# DOCUMENT TEXT
My husband suddenly passed away with an out of the blue massive heart attack 8 weeks ago. After initial support that was overwhelming and very much welcomed everybody has gone back to their own lives and I now know the real feeling of loneliness. My husband was my soul mate and my life and I am finding it so hard to convince myself that I have a life worth living without him. I am 52 and suddenly feel so young …too young to be a widow. I just need some kind of reassurance that I can turn a corner at some point and realise that life is worth this battle.
I was in a similar situation. My 50 year old husband collapsed and died whilst out running 6 months ago. We’d been together since we were 16. I’m not sure at what point a corner is turned. I just keep putting one foot in front of the other, mainly for the sake of my kids. I have learned that life is cruel and ultimately we just have to plod on. All our plans for retirement were pointless and all our hard work didn’t help. I just hope that I’m not someone who is going to live to be 100. Take care
I lost my husband when he was 60 and I was 52, at some point I did turn a corner & now I can smile and laugh and I do find enjoyment in life again, I’ll always miss & yearn for my husband but without you wanting it life does go on & yes people do go back to there own life.s so I found it was a case of sink or swim in the end & knowing that my husband lost his life he wouldn’t want me to waste mine, he.ll want to know everything I’ve done when I see him again.
I lost my husband back in March. It was very sudden and unexpected. I struggle to contemplate the possible long years ahead of me without him. The pain is so raw and intense that I would wonder if I would ever feel free of pain again. Although I am nowhere near there yet and many things happen that make me miss my husband so badly I do feel a sense of calm every now and then. And I take that as a possible sign that yes things do get a little easier
So sorry for your loss. Lost my husband 17 months ago I was 58. Life does go on not how we want it too. 10 months into my husbands dying it was sink or swim, I had to swim for my kids/ family/ granddaughter. Im learning to live without him it’s still a hard journey the waves hit hard still but I’m functioning I have to.
Take care x
Thank you for sharing your stories and grief. I’m sorry you too have lost the people you love so very much . Reading your posts has given me some comfort, knowing I am not alone in what we are going through and others know how painful life now is
A few weeks ago I suddenly lost my wonderful husband .He was only in his early 50’s , such a kind, loving , family man. We did everything together and were looking forward to a bright future, full of travels and dreams.
I miss him every minute of everyday and struggle to see how I can live a future without him beside me.
I have the loving support of our children, family and friends for which I am so grateful, but the one person I need and want , can’t come back to me and that makes me feel terrified .

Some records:
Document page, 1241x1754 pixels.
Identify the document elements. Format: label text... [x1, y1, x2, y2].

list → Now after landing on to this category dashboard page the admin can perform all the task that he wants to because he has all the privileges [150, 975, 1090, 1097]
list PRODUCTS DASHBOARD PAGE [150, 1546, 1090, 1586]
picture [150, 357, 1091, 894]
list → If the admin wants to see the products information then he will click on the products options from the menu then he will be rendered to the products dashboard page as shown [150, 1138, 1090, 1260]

# DIRECTIONS
(a) Rewrite the records, replacing "Identify" with "Locate" and keeping everything else identical.
(b) Pick up the forum thread on losing a husband after its last post.

# ANSWERS IN ORDER
(a)
Document page, 1241x1754 pixels.
Locate the document elements. Format: label text... [x1, y1, x2, y2].

list → Now after landing on to this category dashboard page the admin can perform all the task that he wants to because he has all the privileges [150, 975, 1090, 1097]
list PRODUCTS DASHBOARD PAGE [150, 1546, 1090, 1586]
picture [150, 357, 1091, 894]
list → If the admin wants to see the products information then he will click on the products options from the menu then he will be rendered to the products dashboard page as shown [150, 1138, 1090, 1260]

(b)
Life seems cruel and unfair , I think it has broken and changed me forever x
My husband has been gone 5 weeks, I expressed my worry about going back to work to a friend yesterday about and she text me back saying ‘it’s good to go back to work and get on with life, I’ll learn to live this way with the kids, I have to be strong and face what’s ahead, in time I’ll heal.’ I’m so angry, I won’t ever heal, I wondered if I was being unreasonable, I know she’s trying to help, but it seemed so cold, maybe it’s me looking for more reasons to be angry?
Thank you for your responses. It really does help to hear from people who sadly are in very similar situations. Someone I spoke to who lost their husband suddenly 3 years ago said that the initial grief feels like being in a washing machine full of water - every time you try to focus on something that might momentarily help free you from that drowning feeling the water just fills up again. She said that, in time, the water stops washing over you as regularly and then eventually you will step out of that washing machine and realise life does have something to offer. I do hope that everyone on this page gets to that stage.
Thank you, yes she does, we were always so close but now, I just can’t be bothered with peoples careless words, she also doesn’t work, so I don’t really know why I would even listen to her!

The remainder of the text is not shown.